The Stop button changing to Start indicates that the analytic has run, is now complete, and is no longer running. Additionally, you can monitor the status of big data analytics from the Big Data Analytics page in the Velocity app.
Explore the analytic results in a web map
When you started the big data analytic in the previous section, an output feature layer was created. You will now open that output feature layer in a web map and view the results of the big data analysis on the NYC cyclist accident data.

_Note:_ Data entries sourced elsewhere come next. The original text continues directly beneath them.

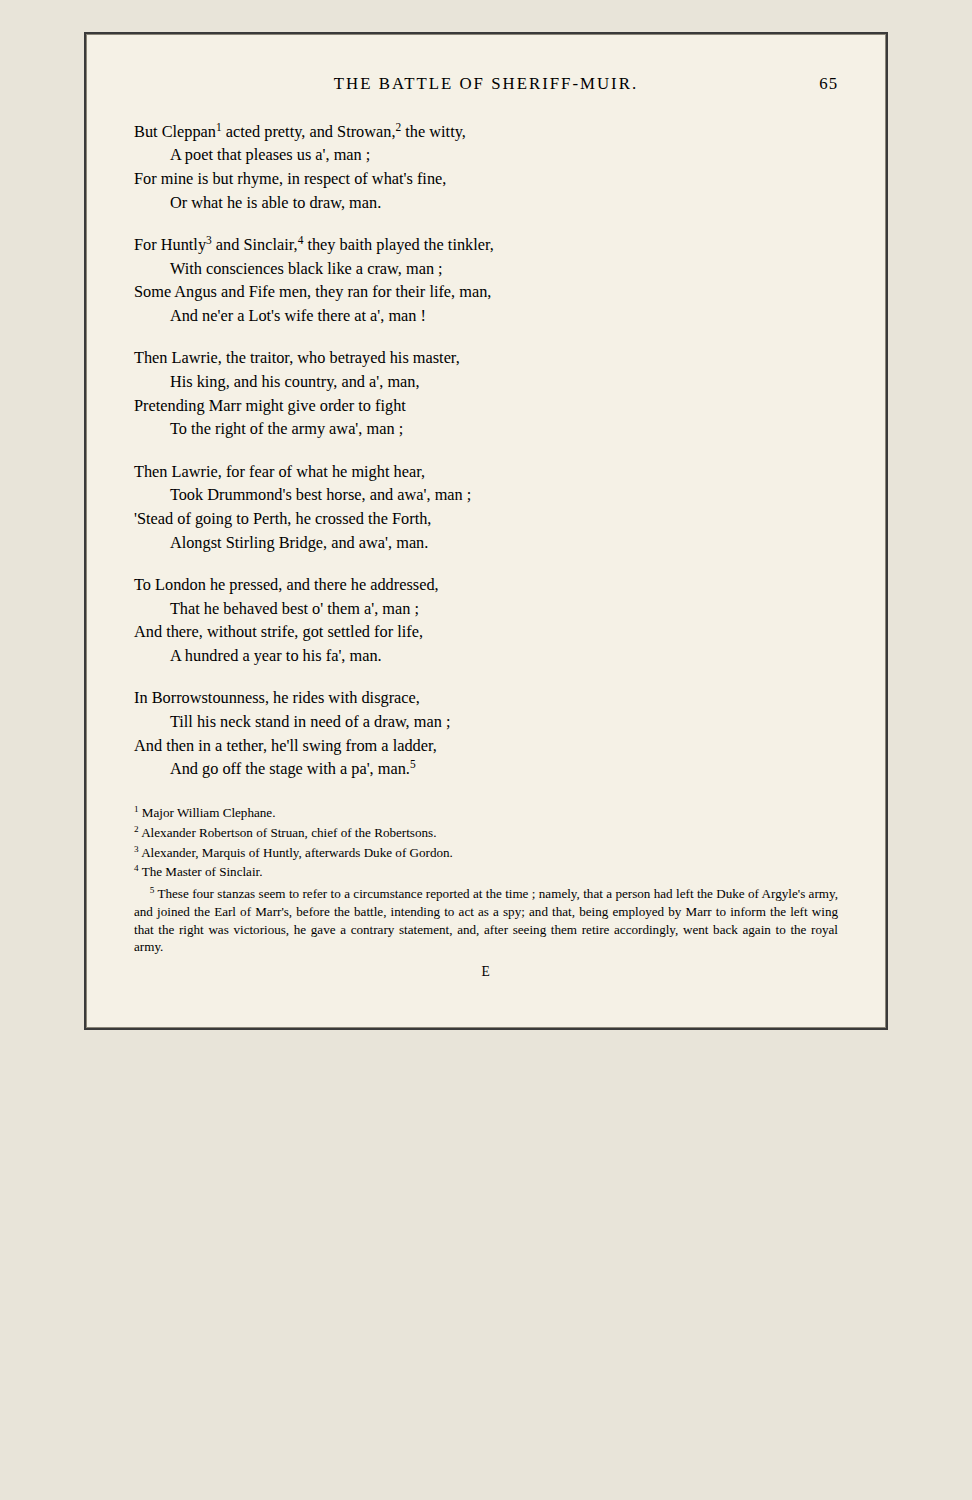The Battle of Sheriff-Muir.
65
But Cleppan1 acted pretty, and Strowan,2 the witty,
A poet that pleases us a', man ;
For mine is but rhyme, in respect of what's fine,
Or what he is able to draw, man.
For Huntly3 and Sinclair,4 they baith played the tinkler,
With consciences black like a craw, man ;
Some Angus and Fife men, they ran for their life, man,
And ne'er a Lot's wife there at a', man !
Then Lawrie, the traitor, who betrayed his master,
His king, and his country, and a', man,
Pretending Marr might give order to fight
To the right of the army awa', man ;
Then Lawrie, for fear of what he might hear,
Took Drummond's best horse, and awa', man ;
'Stead of going to Perth, he crossed the Forth,
Alongst Stirling Bridge, and awa', man.
To London he pressed, and there he addressed,
That he behaved best o' them a', man ;
And there, without strife, got settled for life,
A hundred a year to his fa', man.
In Borrowstounness, he rides with disgrace,
Till his neck stand in need of a draw, man ;
And then in a tether, he'll swing from a ladder,
And go off the stage with a pa', man.5
1 Major William Clephane.
2 Alexander Robertson of Struan, chief of the Robertsons.
3 Alexander, Marquis of Huntly, afterwards Duke of Gordon.
4 The Master of Sinclair.
5 These four stanzas seem to refer to a circumstance reported at the time ; namely, that a person had left the Duke of Argyle's army, and joined the Earl of Marr's, before the battle, intending to act as a spy; and that, being employed by Marr to inform the left wing that the right was victorious, he gave a contrary statement, and, after seeing them retire accordingly, went back again to the royal army.
E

- From the main menu, click Layers under OUTPUT to open the Layers page.
- Find the NYC_Cyclist_Accident_Aggregation feature layer in the list and click Open in map viewer to view the layer in a web map.
Output layers created by real-time or big data analytics do not appear on the Layers page until the analytic has successfully run and generated output.
- Zoom in to the extent of the data in the New York City area.
- Change the basemap to Dark Gray Canvas.
- On the layer, click the Change Style button and for the Choose an attribute to show step, choose Count from the drop-down menu.
- For the Select a drawing style step, choose Counts and Amounts (Color) and click Options.
- Click Symbols, change the color ramp to a Red/Orange/White color ramp, and click OK.
- Check the Classify Data check box.
- From the Using drop-down menu, choose Standard Deviation and set the class size to 1 standard deviation.
- Accept the other default properties, click OK, and click Done.
- Pan and zoom around the web map to explore the results of the big data analysis. Identify areas that had more cyclist-related injuries and deaths to those areas with less.
In this lesson, you created and ran a big data analytic that analyzed millions of cyclist accidents to identify areas in New York City with the highest numbers of accidents. With these results, you can make informed decisions on where new bicycle infrastructure will have the greatest impact.